Atrazine:  Number one pesticide by volume in the US.  “The most commonly detected pesticide contaminant of ground, surface and drinking water.” Found in all 60 tributaries of the Chesapeake Bay (by the US Geological Survey – USGS) and in our drinking and bottled water.  EPA classifies Atrazine as a “Restricted Use Pesticide” (RUP) – annual use is 60-80 million pounds.


Research:  Even at levels considered “safe” by the EPA, doses as small as 0.1 parts per billion (our advanced and expensive home filter controls it to 0.3 parts) turns tadpoles into hermaphrodites.  At 2.5 parts per billion (still safe within federal standards), male tadpoles developed into functional females.  Implicated in high rates of male bass having female egg sacks.

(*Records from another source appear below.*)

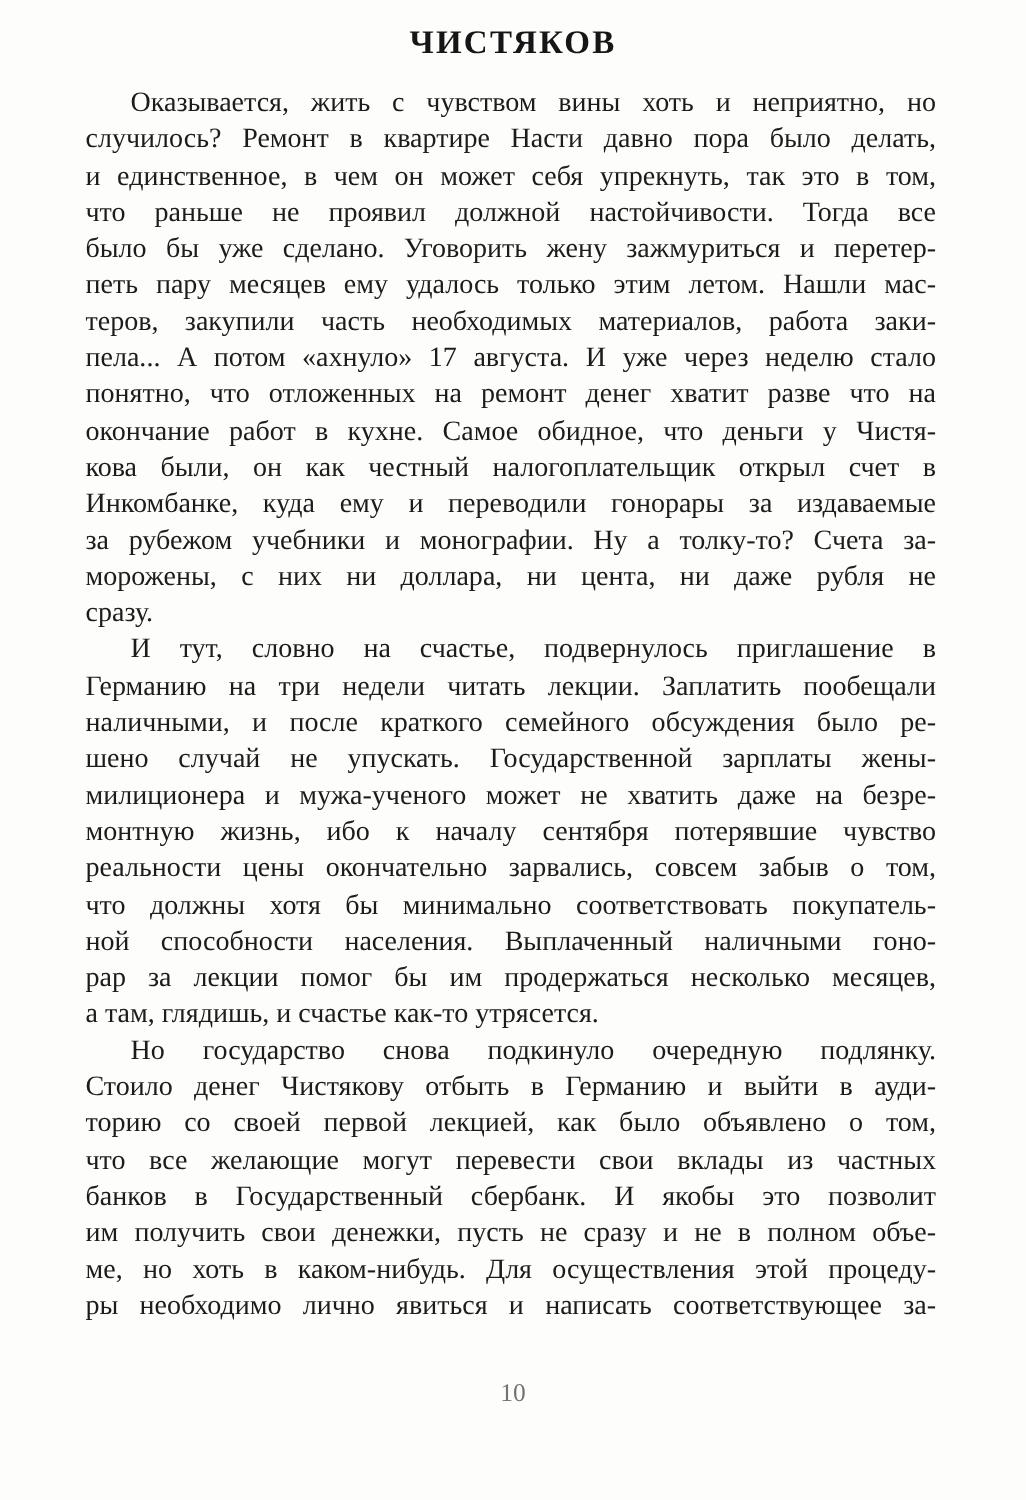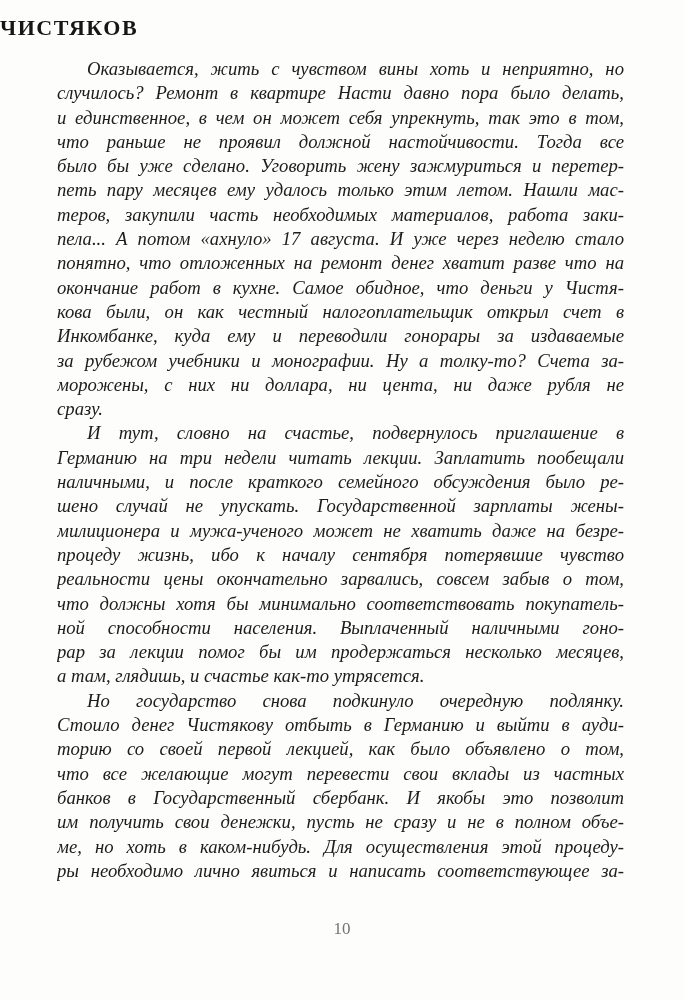--- a/index.html
+++ b/index.html
@@ -13,42 +13,41 @@
     width: 684px; height: 1000px;
     background: #fdfdfb;
     color: #1c1c1c;
     overflow: hidden;
   }
   .title {
     position: absolute;
     top: 15px; left: 0;
     width: 684px;
     margin: 0;
-    text-align: left;
+    text-align: center;
     font-size: 22px;
     font-weight: bold;
     letter-spacing: 1.5px;
     color: #161616;
   }
   .text-block {
     position: absolute;
     top: 57px;
     left: 57px;
     width: 567px;
   }
   .paragraph { margin: 0; padding: 0; }
   .line {
     height: 24.3px;
     line-height: 24.3px;
     font-size: 18.7px;
     text-align: justify;
     text-align-last: justify;
     overflow: hidden;
     white-space: normal;
-    font-style: italic;
   }
   .line.first { text-indent: 30px; }
   .line.last  { text-align-last: left; }
   .page-number {
     position: absolute;
     top: 919px; left: 0;
     width: 684px;
     text-align: center;
     font-size: 17px;
     color: #737373;
@@ -77,21 +76,21 @@
         <div class="line">за рубежом учебники и монографии. Ну а толку-то? Счета за-</div>
         <div class="line">морожены, с них ни доллара, ни цента, ни даже рубля не</div>
         <div class="line last">сразу.</div>
       </div>
       <div class="paragraph">
         <div class="line first">И тут, словно на счастье, подвернулось приглашение в</div>
         <div class="line">Германию на три недели читать лекции. Заплатить пообещали</div>
         <div class="line">наличными, и после краткого семейного обсуждения было ре-</div>
         <div class="line">шено случай не упускать. Государственной зарплаты жены-</div>
         <div class="line">милиционера и мужа-ученого может не хватить даже на безре-</div>
-        <div class="line">процеду жизнь, ибо к началу сентября потерявшие чувство</div>
+        <div class="line">монтную жизнь, ибо к началу сентября потерявшие чувство</div>
         <div class="line">реальности цены окончательно зарвались, совсем забыв о том,</div>
         <div class="line">что должны хотя бы минимально соответствовать покупатель-</div>
         <div class="line">ной способности населения. Выплаченный наличными гоно-</div>
         <div class="line">рар за лекции помог бы им продержаться несколько месяцев,</div>
         <div class="line last">а там, глядишь, и счастье как-то утрясется.</div>
       </div>
       <div class="paragraph">
         <div class="line first">Но государство снова подкинуло очередную подлянку.</div>
         <div class="line">Стоило денег Чистякову отбыть в Германию и выйти в ауди-</div>
         <div class="line">торию со своей первой лекцией, как было объявлено о том,</div>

Impact on Human Health:  Linked to cancer, birth and reproduction, neurotoxicity, kidney, brain, liver damage. 

Legal Status:  All federal and state legislation designed to limit or stop its domestic usage, has been stopped by the farm lobby.  In October, 2003, the EPA named Syngenta, its manufacturer, to be responsible for testing US waterways.  Beginning in March, 2004, the testing only covered 3.4% of the 1172 US highest risk watersheds.  These standards were developed by the EPA, Syngenta, USDA and the farm lobby.  Environmental groups were barred from negotiation. In 1991, German and Italy banned its use.  In 1993, the ban extended to the rest of the EU.